On 07/19/2016 09:27 PM, Frank Ch. Eigler wrote:
Which initial work are you referring to?
[ ... ]
If you're referring to commit efc0173ad era stuff from three months
ago, which were merged into 3.11.3, the performance effects are
obvious by inspection, and borne out by QA (e.g., qa/4751) and of
course hand testing. (Concurrent pmNewContext PM_CONTEXT_HOST's no
longer serialized each other when contacting absent hosts.)
As previously stated on this list, that same test case indicated
instances where libpcp locking logic was incorrect, even before the
3.11.3 era changes, resulting in deadlocks. As previously stated,
4751 can hang/crash 3.11.2, 3.11.3, and git master pcp, depending on
invocation.

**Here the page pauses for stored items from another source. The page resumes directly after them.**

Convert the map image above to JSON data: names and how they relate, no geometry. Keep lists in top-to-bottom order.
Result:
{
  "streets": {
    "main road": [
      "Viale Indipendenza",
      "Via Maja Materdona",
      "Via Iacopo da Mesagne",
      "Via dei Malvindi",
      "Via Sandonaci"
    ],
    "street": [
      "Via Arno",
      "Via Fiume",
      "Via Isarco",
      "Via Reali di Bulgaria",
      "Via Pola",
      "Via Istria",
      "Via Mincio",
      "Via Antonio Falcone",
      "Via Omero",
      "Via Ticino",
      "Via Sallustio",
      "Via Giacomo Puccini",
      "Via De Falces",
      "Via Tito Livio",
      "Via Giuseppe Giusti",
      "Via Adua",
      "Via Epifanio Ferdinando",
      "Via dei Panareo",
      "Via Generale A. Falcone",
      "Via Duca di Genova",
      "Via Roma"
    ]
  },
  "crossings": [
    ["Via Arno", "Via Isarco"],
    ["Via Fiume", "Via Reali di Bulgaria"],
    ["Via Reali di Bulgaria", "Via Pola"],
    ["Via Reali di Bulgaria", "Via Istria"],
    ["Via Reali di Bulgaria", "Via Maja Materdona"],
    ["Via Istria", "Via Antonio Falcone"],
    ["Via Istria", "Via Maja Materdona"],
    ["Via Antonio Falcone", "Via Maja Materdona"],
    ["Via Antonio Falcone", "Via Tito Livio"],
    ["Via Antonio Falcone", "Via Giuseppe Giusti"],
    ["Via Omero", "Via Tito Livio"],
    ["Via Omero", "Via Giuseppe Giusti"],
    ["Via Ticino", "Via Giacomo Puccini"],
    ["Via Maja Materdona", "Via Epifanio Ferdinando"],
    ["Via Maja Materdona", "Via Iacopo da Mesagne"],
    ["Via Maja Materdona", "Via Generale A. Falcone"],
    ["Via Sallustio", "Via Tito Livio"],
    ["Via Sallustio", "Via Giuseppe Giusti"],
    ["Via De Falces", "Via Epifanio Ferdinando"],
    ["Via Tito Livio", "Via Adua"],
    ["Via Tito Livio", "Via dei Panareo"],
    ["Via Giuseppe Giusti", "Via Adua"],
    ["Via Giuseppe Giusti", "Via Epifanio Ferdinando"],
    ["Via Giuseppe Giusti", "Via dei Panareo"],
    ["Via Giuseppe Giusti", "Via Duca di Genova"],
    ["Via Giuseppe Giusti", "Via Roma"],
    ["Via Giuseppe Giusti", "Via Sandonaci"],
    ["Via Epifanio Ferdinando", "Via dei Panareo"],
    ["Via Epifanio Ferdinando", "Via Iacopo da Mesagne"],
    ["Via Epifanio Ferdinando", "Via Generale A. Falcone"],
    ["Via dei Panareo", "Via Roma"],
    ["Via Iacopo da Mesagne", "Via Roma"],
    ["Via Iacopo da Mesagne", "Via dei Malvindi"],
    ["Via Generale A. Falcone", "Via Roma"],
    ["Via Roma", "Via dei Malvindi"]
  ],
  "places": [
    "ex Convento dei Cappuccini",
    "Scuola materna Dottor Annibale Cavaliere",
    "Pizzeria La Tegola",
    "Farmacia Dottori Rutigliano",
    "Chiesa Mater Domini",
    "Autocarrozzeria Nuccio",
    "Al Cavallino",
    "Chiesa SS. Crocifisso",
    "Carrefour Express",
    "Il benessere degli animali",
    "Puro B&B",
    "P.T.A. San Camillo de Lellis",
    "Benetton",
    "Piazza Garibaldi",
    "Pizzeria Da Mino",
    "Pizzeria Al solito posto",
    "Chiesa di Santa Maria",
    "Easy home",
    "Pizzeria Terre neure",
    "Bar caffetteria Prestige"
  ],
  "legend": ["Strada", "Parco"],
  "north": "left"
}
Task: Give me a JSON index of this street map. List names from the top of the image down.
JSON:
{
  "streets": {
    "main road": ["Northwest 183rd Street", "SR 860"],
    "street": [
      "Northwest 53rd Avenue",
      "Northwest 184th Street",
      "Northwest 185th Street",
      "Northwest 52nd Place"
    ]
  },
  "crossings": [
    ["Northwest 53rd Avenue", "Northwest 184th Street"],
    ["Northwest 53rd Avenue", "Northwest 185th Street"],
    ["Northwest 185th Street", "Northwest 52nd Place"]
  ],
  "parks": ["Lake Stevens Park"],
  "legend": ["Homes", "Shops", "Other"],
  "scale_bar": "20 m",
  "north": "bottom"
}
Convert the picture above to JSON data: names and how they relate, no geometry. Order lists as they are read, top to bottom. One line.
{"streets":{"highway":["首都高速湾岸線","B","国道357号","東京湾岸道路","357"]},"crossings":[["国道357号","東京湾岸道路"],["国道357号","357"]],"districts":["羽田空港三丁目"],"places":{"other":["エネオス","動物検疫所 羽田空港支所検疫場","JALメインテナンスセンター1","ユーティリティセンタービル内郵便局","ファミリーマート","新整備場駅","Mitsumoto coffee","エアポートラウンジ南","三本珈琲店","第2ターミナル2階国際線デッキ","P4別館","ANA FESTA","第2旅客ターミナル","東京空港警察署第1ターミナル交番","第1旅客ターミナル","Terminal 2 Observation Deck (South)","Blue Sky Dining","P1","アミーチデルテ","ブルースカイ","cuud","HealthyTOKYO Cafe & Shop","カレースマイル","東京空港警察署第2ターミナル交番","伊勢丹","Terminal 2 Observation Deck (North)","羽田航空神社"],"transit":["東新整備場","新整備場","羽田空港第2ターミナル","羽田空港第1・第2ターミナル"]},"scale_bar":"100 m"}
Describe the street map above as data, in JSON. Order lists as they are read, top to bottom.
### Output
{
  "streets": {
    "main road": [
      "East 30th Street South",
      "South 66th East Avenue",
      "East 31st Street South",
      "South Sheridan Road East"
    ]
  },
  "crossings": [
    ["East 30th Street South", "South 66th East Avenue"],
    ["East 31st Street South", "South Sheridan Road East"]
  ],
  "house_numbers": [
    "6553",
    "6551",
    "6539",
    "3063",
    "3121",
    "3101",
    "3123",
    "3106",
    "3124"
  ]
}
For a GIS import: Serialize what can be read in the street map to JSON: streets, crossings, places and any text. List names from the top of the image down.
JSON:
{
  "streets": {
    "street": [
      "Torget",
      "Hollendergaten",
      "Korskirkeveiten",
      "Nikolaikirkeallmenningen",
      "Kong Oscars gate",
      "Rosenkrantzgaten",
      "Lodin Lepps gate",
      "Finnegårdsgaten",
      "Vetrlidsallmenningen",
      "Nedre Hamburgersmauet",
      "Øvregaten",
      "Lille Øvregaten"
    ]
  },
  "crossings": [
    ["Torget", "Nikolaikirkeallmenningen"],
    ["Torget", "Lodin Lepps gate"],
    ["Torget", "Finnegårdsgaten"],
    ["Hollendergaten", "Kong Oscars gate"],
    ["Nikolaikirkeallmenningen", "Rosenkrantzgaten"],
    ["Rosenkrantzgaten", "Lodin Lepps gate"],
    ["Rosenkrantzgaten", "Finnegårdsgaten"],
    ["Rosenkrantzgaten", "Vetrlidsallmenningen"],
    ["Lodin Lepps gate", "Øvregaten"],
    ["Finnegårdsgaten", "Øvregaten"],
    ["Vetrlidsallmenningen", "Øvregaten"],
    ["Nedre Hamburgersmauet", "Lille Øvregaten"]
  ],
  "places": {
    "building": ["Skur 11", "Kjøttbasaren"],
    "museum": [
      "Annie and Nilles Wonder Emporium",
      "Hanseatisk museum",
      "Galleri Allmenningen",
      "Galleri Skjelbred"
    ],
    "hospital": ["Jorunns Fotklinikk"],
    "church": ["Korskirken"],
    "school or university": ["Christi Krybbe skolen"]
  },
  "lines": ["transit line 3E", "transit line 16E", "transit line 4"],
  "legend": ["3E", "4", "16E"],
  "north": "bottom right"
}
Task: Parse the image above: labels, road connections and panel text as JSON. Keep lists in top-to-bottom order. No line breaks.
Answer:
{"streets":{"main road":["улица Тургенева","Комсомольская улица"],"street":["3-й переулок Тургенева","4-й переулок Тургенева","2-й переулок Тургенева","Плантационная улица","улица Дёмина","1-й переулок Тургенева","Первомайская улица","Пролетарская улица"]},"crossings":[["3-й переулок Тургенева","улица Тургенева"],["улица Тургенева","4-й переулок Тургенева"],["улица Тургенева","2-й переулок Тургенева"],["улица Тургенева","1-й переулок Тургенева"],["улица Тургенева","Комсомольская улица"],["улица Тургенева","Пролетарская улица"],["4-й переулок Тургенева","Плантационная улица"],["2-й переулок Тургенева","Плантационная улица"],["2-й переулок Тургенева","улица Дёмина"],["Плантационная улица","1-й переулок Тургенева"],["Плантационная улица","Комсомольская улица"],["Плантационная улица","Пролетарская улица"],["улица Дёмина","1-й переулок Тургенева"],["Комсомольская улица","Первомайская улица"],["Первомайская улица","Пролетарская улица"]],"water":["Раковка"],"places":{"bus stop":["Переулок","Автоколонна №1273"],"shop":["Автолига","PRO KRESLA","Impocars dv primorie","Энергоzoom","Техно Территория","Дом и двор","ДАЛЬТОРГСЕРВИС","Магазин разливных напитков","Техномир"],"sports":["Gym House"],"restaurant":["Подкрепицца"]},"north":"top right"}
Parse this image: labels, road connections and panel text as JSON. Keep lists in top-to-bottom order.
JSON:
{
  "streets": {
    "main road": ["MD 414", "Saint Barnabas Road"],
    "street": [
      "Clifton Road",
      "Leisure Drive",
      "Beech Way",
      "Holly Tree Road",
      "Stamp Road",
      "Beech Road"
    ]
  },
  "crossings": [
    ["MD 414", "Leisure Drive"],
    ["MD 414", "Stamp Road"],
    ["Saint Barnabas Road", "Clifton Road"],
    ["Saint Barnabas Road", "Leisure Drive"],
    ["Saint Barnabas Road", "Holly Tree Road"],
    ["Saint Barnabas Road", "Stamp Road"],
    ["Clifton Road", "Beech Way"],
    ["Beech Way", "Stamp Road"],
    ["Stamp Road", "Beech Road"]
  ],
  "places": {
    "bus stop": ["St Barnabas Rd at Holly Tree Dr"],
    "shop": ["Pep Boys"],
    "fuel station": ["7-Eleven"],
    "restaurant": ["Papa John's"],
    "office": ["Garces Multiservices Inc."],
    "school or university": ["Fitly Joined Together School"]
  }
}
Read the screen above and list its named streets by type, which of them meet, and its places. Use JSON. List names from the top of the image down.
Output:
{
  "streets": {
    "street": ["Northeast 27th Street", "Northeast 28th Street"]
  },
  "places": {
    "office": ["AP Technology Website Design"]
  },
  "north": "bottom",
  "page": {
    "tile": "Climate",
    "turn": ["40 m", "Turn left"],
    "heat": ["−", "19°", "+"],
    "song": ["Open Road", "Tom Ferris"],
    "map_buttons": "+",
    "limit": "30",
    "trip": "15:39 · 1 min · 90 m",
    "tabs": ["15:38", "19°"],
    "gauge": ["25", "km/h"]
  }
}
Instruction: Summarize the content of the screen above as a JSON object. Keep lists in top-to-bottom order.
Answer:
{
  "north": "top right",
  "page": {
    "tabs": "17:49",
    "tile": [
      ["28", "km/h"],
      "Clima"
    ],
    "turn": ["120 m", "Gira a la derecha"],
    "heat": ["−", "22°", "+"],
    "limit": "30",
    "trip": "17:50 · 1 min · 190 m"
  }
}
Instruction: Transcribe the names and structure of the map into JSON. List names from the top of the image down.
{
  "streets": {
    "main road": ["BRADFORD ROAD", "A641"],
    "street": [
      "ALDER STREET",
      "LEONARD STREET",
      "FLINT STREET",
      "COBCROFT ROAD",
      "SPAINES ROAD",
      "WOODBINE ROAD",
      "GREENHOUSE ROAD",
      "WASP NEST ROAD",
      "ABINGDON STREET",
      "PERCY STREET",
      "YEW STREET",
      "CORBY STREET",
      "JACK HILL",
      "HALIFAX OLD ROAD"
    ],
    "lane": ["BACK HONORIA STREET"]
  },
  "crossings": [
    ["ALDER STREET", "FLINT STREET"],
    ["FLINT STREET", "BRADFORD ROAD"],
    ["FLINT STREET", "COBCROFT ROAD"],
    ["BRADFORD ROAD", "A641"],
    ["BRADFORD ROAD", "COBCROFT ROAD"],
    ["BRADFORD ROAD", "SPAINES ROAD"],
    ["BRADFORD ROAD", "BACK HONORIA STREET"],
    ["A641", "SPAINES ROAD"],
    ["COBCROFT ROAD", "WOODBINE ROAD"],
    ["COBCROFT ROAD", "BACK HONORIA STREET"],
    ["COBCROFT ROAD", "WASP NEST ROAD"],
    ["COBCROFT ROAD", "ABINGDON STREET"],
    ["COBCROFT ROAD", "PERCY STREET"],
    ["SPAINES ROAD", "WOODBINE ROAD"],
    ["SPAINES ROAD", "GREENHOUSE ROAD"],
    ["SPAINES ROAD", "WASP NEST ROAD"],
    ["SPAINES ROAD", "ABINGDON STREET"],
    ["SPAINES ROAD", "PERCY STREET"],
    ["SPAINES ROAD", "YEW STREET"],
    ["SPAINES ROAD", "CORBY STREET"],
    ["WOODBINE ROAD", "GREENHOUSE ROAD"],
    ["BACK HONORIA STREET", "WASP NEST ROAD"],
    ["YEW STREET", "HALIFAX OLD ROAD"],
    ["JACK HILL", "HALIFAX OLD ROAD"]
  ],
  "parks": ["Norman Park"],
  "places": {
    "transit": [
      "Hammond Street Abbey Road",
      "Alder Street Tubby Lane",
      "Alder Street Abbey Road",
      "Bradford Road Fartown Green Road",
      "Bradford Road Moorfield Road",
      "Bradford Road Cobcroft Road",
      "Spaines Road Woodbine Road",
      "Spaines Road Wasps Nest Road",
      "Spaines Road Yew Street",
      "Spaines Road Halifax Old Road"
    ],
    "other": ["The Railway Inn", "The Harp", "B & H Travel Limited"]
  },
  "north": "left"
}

In return, it was called "flakey" and commented out of
qa/group. (I hadn't found an invocation that could hang/crash the
fche/multithread branch libpcp though.)
Yeah, that's what I was referring to. For some reason, I thought that it
had never been merged.
Once we get that bit taken care of, let's tackle the remaining
pieces, one at a time from the same point of view: proposed benefit,
correctness and verification of both.
The post-3.11.3 changes' proposed benefits were entirely the
correction of race conditions and/or elimination of deadlocks. There
was no performance-tweaking argument proposed. Absolute correctness
is tricky to guarantee / verify. Incorrectness is clearer: "valgrind
--tool=helgrind" has been helpful in identifying at least some of the
preexisting problems. It was by that tool's reports that many of the
subsequent small-lock patches were driven.
I suggest starting with a new branch so as to reduce the chance of
errors.
Can you explain what you mean? What would you like to see on this new
branch?
It's my understanding the the subsequent changes came in a series of
smaller changes. If so, rather than trying to pull them in one at a time
from the existing branch(es), it might be easier to re-introduce them
one at a time. If they were not made in a series of small changes, then
perhaps they could still be re-introduced that way. Each addressing the
concerns of
addressing a demonstrable problem
failing (possibly new) qa, or performance issue
reviewable fix
qa now passing or performance improved
The only purpose of breaking it up into smaller bits is to help ease the
concerns over necessity and correctness.
Dave
|